In the foyer of Teneo Holdings impressive headquarters on Lexington Avenue in Manhattan there is an old Coca-Cola machine that looks like something out of a time capsule.
For just a dime you can pull out an old Coca-Cola bottle and drink like it was 1955.
When you enter Teneo itself however it feels like the future.
Teneo’s newest business is Teneo Intelligence, which uses algorithms to predict future trouble spots around the world and models how such events will effect markets.
They then sell the information on to major companies.
It is run by an ex-CIA figure who Teneo CEO Declan Kelly, 43,says can spot a revolution from a million miles away.
At its heart Teneo is essentially a global consulting firm and merchant bank that advises many of the world’s largest companies on a wide-range of issues.

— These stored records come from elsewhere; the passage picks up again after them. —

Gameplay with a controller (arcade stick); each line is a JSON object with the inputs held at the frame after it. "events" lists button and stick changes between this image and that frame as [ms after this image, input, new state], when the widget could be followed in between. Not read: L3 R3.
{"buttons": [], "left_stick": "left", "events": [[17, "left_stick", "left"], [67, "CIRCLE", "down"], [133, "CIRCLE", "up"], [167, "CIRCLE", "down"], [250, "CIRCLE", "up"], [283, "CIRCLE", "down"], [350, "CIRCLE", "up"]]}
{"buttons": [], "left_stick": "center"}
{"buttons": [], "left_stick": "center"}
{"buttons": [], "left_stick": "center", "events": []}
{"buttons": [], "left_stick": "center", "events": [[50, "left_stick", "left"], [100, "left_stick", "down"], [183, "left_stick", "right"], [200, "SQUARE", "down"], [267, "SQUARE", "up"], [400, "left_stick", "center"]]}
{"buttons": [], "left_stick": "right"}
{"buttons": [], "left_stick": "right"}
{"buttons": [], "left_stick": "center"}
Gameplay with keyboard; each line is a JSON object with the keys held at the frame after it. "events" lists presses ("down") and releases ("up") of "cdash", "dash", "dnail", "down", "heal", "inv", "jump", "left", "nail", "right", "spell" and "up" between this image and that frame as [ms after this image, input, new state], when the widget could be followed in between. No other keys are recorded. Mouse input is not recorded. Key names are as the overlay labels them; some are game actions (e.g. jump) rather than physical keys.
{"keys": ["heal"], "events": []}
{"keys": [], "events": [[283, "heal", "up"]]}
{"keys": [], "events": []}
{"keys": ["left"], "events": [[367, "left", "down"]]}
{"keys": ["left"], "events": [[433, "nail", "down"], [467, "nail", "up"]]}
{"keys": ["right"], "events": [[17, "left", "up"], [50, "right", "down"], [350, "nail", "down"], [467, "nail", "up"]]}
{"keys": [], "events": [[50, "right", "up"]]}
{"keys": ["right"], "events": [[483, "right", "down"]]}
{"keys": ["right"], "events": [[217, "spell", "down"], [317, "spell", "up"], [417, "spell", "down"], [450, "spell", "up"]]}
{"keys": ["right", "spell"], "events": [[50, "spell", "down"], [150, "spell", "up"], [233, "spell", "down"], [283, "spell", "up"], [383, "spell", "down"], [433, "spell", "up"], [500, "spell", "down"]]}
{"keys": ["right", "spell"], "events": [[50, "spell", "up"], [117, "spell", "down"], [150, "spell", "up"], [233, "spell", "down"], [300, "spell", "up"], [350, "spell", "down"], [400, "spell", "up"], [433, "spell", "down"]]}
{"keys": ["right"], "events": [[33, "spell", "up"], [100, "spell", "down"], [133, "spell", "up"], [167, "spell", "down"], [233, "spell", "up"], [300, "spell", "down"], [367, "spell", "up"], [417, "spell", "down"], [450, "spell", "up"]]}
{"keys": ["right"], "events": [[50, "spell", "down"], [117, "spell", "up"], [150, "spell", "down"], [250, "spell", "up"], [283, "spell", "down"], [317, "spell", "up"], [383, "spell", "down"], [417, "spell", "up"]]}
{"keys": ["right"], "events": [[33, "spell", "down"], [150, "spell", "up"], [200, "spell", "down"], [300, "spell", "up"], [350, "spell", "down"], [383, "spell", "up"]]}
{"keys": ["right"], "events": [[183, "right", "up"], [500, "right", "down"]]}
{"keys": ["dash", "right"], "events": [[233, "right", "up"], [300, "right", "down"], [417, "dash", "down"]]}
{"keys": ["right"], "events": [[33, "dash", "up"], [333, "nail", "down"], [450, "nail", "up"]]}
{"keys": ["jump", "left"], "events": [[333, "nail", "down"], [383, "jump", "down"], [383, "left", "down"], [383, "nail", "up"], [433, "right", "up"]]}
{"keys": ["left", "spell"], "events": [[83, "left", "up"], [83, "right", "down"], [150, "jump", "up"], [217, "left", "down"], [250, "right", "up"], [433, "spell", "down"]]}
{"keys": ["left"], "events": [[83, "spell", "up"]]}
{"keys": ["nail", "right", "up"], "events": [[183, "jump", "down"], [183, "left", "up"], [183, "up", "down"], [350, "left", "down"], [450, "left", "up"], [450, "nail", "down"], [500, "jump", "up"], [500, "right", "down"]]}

In his own office the Portroe, Tipperary-born Kelly has a spectacular view of uptown Manhattan and his desk is adorned with pictures of world leaders and corporate chieftains he has done business with including Tony Blair and Bill Clinton.
The coke machine also serves the purpose of reminding visitors that Teneo and Kelly are deeply involved with Coke, one of their major clients.
Kelly is on the fast track in American business, this Irish generation’s Tony O’Reilly who conquered the American corporate sphere in his day.
Like O’Reilly he comes from a humble background in Ireland and still tears up remembering the sacrifices his parent Nan and Tom Kelly, a small farmer who left school when he was 12, made for him and his brother Alan, now a Minister of State, to ensure they got the best education.
Whatever was in the water in the Kelly household the two sons emerged as outrageously ambitious, confident and willing to take on the world.
At Nenagh CBS Kelly was a very capable hurler who played in an All-Ireland ‘B’ Colleges final and soon after his love of sport and writing found him working on the Nenagh Guardian and doing a degree at UCG in English and Law at night.
He graduated in 1989 and worked for the Cork Examiner becoming a well-respected sports columnist and award winning business reporter.
He was not long for the Munster championship circuit however and soon he lit out for Dublin where he and Jackie Gallagher eventually started their own PR firm in 1998 after they had both worked at Fleishman-Hillard.
It was the beginning of a dramatic rise in the business world on both sides of the Atlantic, culminating now in Teneo Holdings which numbers numerous Fortune 100 companies and a former US president among its clients and has Tony Blair on its advisory board.
Teneo was formed in June 2011 and already has over 100 employees and offices all over the world. He is the largest shareholder.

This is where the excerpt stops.